Nafta odradza paliwową fuzję
Połączenie PKN Orlen i Grupy Lotos byłoby dobre dla Orlenu, ale fatalne dla rynku. Wpłynęłoby źle na jego konkurencyjność oraz ceny paliw - informuje "Puls Biznesu".
Dziennik przedstawia wnioski, jakie płyną z ostatnich dokumentów Nafty Polskiej.
Gazeta przypomina, że Nafta Polska, rządowa agencja do spraw restrukturyzacji i prywatyzacji sektorów naftowego i chemicznego ma zostać rozwiązana. Na przełomie stycznia i lutego zdążyła jeszcze przesłać do resortu skarbu analizę kierunków rozwoju krajowego rynku paliwowego. W opinii Nafty Polskiej mogłaby się stać ona podstawą do przygotowania nowej strategii dla sektora. Kluczowe miejsca zajęła tu m.in. analiza wzajemnych relacji między dwiema największymi krajowymi spółkami paliwowymi PKN Orlen i Grupy Lotos.

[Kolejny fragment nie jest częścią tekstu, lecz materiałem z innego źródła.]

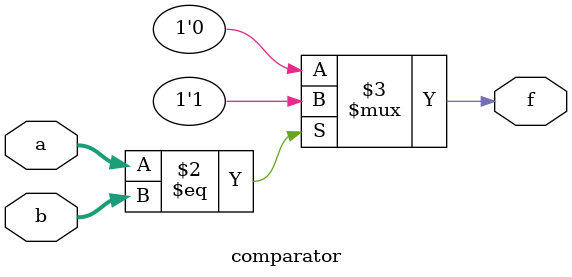
<source format=sv>
module comparator #(
    parameter width = 32
)

(
    input logic [width-1:0] a, b,
    output logic f
);

always_comb
begin : compare
    f = (a == b) ? 1'b1 : 1'b0;
end

endmodule : comparator
</source>
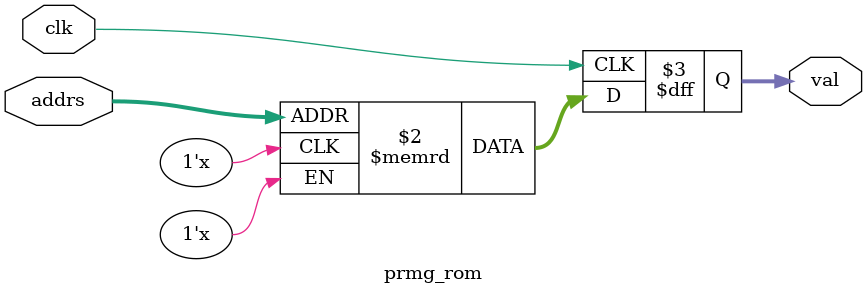
<source format=v>
module prmg_rom(clk, addrs, val);
input clk;
input [15:0] addrs;
output reg [15:0] val;
(* ram_init_file = "IO/prgm_rom/prgm_rom.mif" *) reg [15:0] mem[0:65535];

always @ (posedge clk)
	begin
	val <= mem[addrs];
end
endmodule

</source>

"Wskazujemy na plusy i minusy konsolidacji obu firm. W uproszczeniu można powiedzieć, że największym beneficjentem połącznia obu spółek byłby Orlen. Ale dla konkurencyjności rynku i cen paliw połączenie niosłoby spore zagrożenia" - mówi jeden z menedżerów Nafty Polskiej.
Rzecznik resortu skarbu państwa Marcin Mazurek zapewnia na łamach "Pulsu Biznesu", że ministerstwo będzie analizować wnioski autorów raportu.